### TEXTO DE PARTIDA:
----

Era como muchas personas a la vez. Imprevisible, compleja y tan intensa como no lo he visto nunca a otra persona.

Desde muy niña –me contaba- manifestó entusiasmo por la Escuela.

- Hacia rápido las tareas y me iba a jugar a la calle, con los chicos vecinos. Las maestras me retaban por charlar en clase o jugar a la rayuela o mancharme el guardapolvo con tinta. También por sentarme con las piernas abiertas en el asiento trasero de la Siambretta de mi papá…
Haber sido elegida como abanderada del San Martín de Zárate le parecía “bastante previsible”.

- Ese año en mi boletín un solo nueve disonaba en un concierto de diez. No había otro igual en la escuela. Me votaron los alumnos y los docentes… Me desconcertó un poco la elección, por qué tanta diferencia con los otros chicos... ¿Cumpliría lo escrito en aquel cuadernito de 1962, cuando tenía 7 años?, ¿Sería yo la niña que busca la Patria?

Amaba a su abuelo italiano, nacido en Giarre, bajo el ardiente sol de Sicilia. Él, el de las dos banderas, le legaría su nombre: Rosario. Ella nunca lo olvidó.

- ¡Madonna santa! – refunfuñaba mientras recorría la quinta comiendo habas o dando maíz a las gallinas. - Sentía por él un amor entrañable.
Cuando fue a estudiar a La Plata conoció a mi padre. Era por el ’73, la época de “Cámpora al Gobierno, Perón al Poder”. Ella tenía 17 años y el 28. Mi papá la recuerda como si hubiera ocurrido ayer.

- La conocí en un seminario. De pronto habló… y me sorprendieron su voz tan potente y ella tan bella, atractiva, temblando. Llevaba el cabello rozándole la cintura y minifalda. Expresiva, parte de aquel mundo multicolor, que se descubría y renegaba de las hipocresías y los atavismos.

En aquel momento mi papá era lo que se llamaba un intelectual marxista, un hombre estudioso, que ya había andado por el Chile de Salvador Allende y conocido los resplandores del Cordobazo.

Ella una joven militante apasionada por la misma causa. Inflexible, dura ante cualquier desvío pero divertida y jovial.

Mi padre admitía que su inteligencia y su indocilidad eran muy difíciles de contener. Sus hijos podemos dar fe de ese impulso inclaudicable, desbordante.

- Contestaba como un rayo, imparable, no se callaba nada… Le pedía que no se expusiera tanto... Pero su cerebro funcionaba tan rápido como nunca vi otro. No medía las consecuencias, ni los peligros... Así era… – recuerda mi papá.

- Nos salvamos “de milagro”… - reconocía ella maliciosamente, sonriendo.

Ni por un instante dejó de pensar que la causa obrera que había defendido seguía siendo justa… Y aclaraba que ella no se había rendido...

----

Transcribe sin cambios el fragmento del relato que se abre con las palabras "Era como muchas" y se cierra con "busca la Patria?".

### DATOS:
----

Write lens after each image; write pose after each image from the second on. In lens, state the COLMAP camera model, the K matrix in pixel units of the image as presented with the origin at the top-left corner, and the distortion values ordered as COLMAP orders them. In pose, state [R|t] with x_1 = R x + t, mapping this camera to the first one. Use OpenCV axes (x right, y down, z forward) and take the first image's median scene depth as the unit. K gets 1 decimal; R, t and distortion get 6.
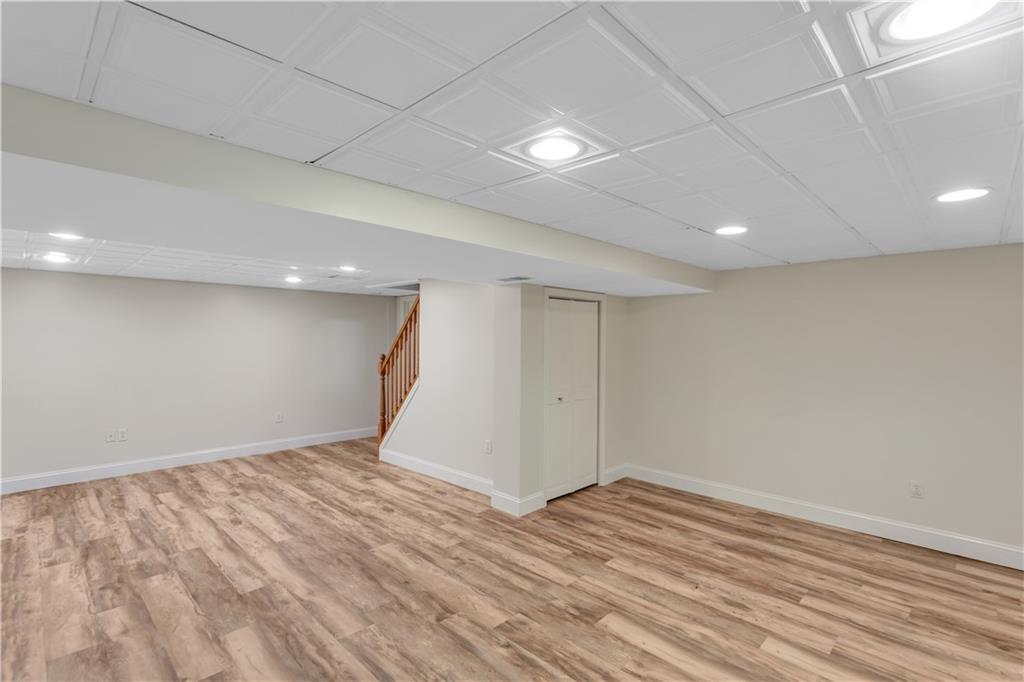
lens RADIAL K [[480.8, 0, 509.4], [0, 480.8, 342.6], [0, 0, 1]] dist [0.000786, 0.001434]
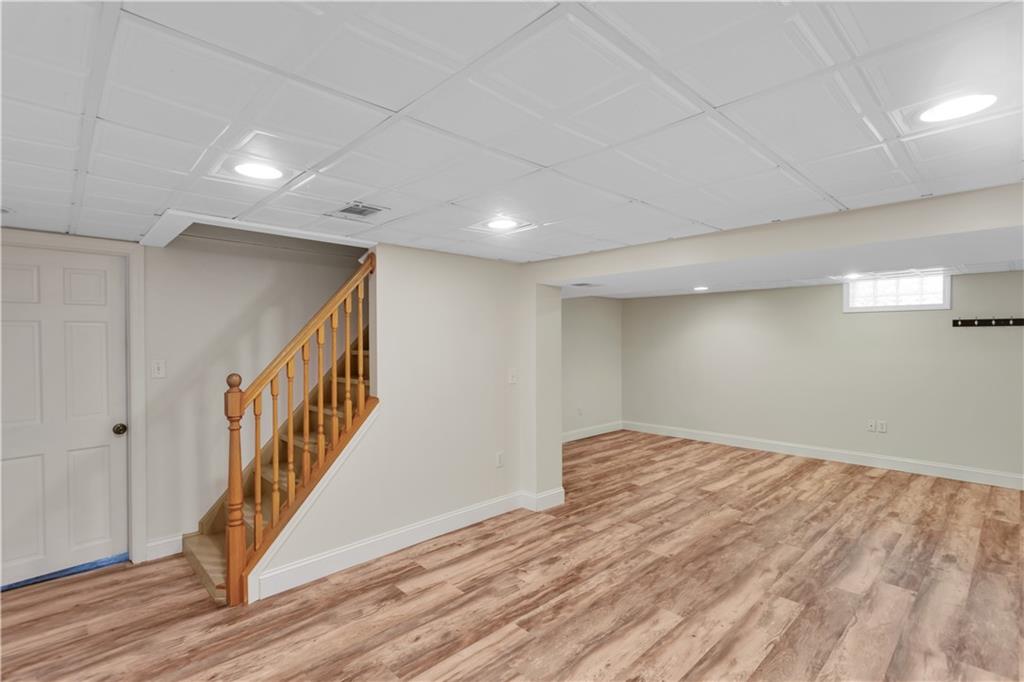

----

### RESULTADO DEL EJERCICIO:
Era como muchas personas a la vez. Imprevisible, compleja y tan intensa como no lo he visto nunca a otra persona.

Desde muy niña –me contaba- manifestó entusiasmo por la Escuela.

- Hacia rápido las tareas y me iba a jugar a la calle, con los chicos vecinos. Las maestras me retaban por charlar en clase o jugar a la rayuela o mancharme el guardapolvo con tinta. También por sentarme con las piernas abiertas en el asiento trasero de la Siambretta de mi papá…
Haber sido elegida como abanderada del San Martín de Zárate le parecía “bastante previsible”.

- Ese año en mi boletín un solo nueve disonaba en un concierto de diez. No había otro igual en la escuela. Me votaron los alumnos y los docentes… Me desconcertó un poco la elección, por qué tanta diferencia con los otros chicos... ¿Cumpliría lo escrito en aquel cuadernito de 1962, cuando tenía 7 años?, ¿Sería yo la niña que busca la Patria?